Task prompt: Exclude the pictures, and otherwise reproduce the data in full.

Information shown:
- - -

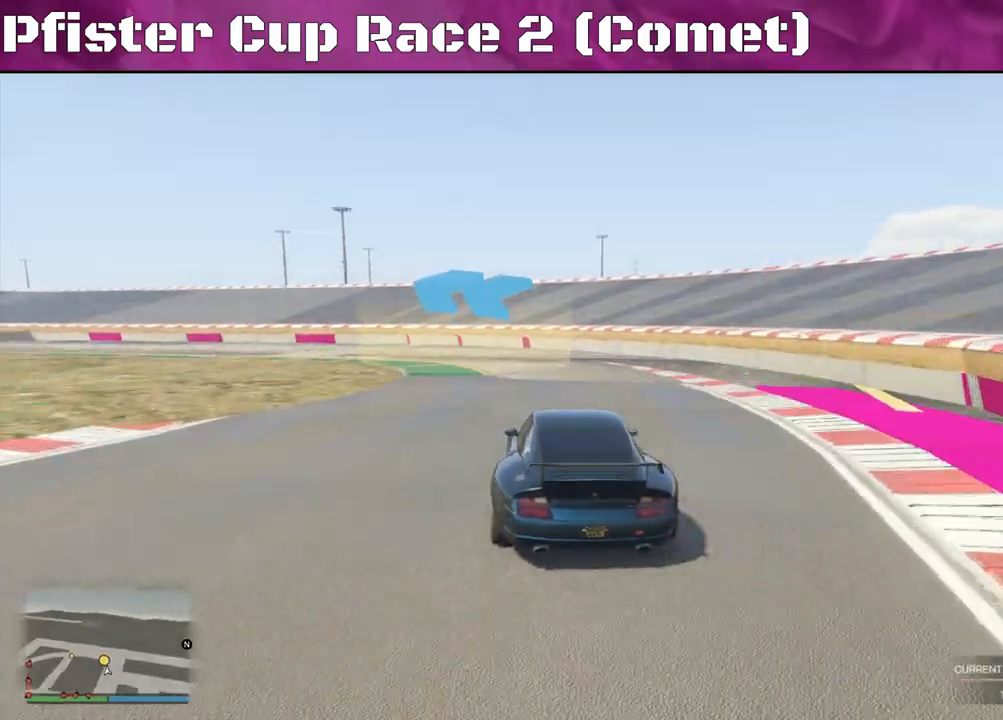
{"buttons": ["R2"], "left_stick": "left", "right_stick": "left", "events": [[233, "right_stick", "left"]]}
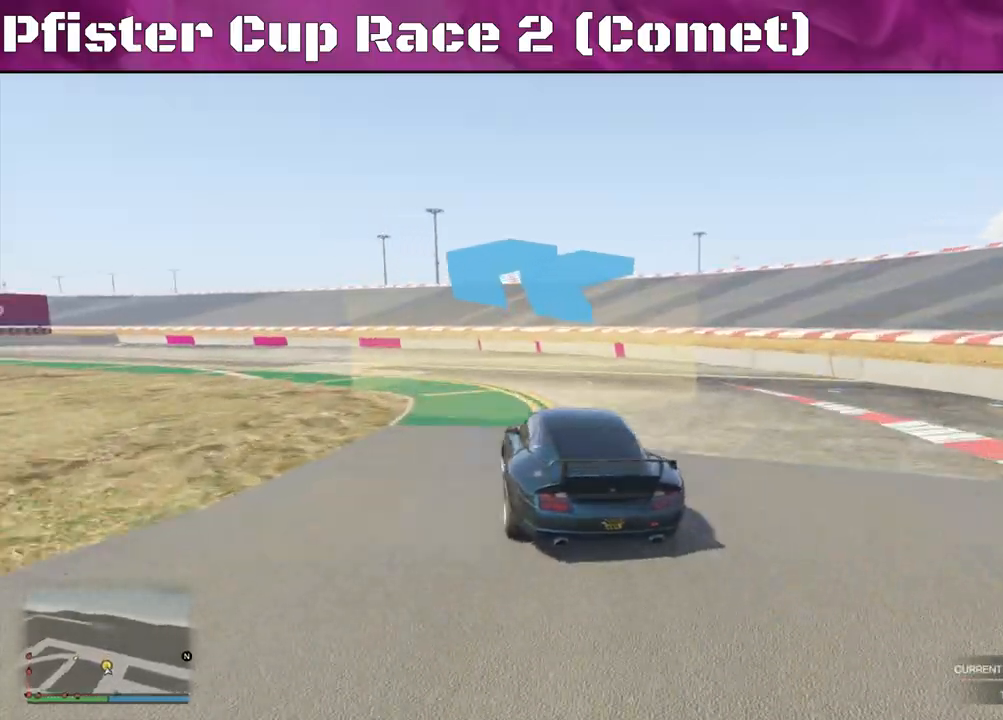
{"buttons": ["R2"], "left_stick": "left", "right_stick": "left", "events": []}
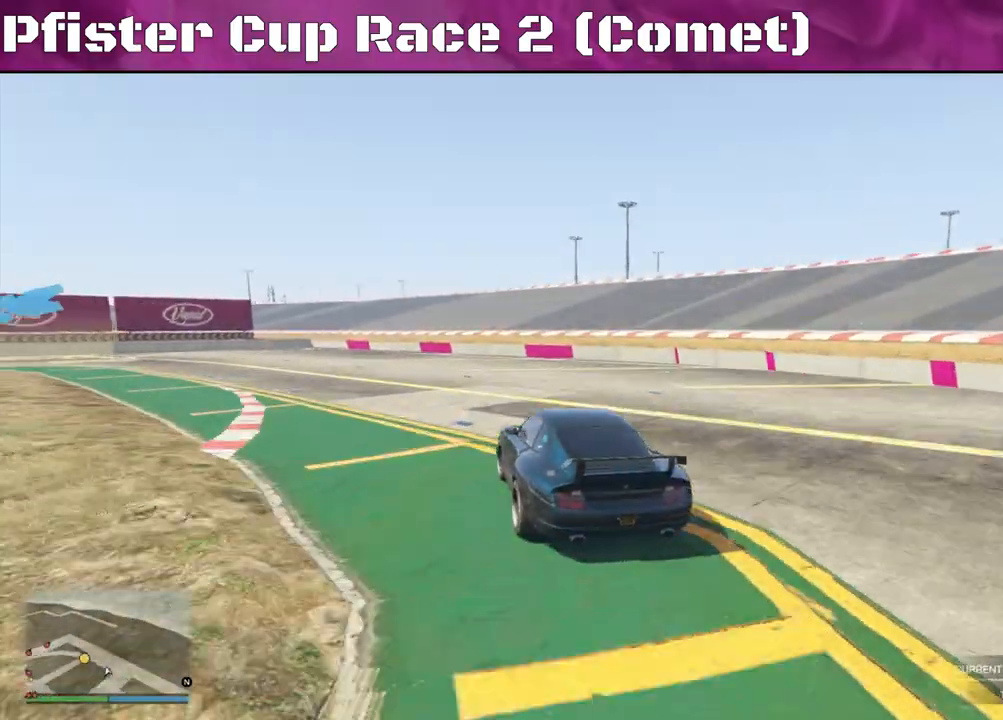
{"buttons": ["R2"], "left_stick": "left", "right_stick": "left", "events": []}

- - -

Solution to this exercise:
{"buttons": ["R2"], "left_stick": "left", "right_stick": "left", "events": [[233, "right_stick", "left"]]}
{"buttons": ["R2"], "left_stick": "left", "right_stick": "left", "events": []}
{"buttons": ["R2"], "left_stick": "left", "right_stick": "left", "events": []}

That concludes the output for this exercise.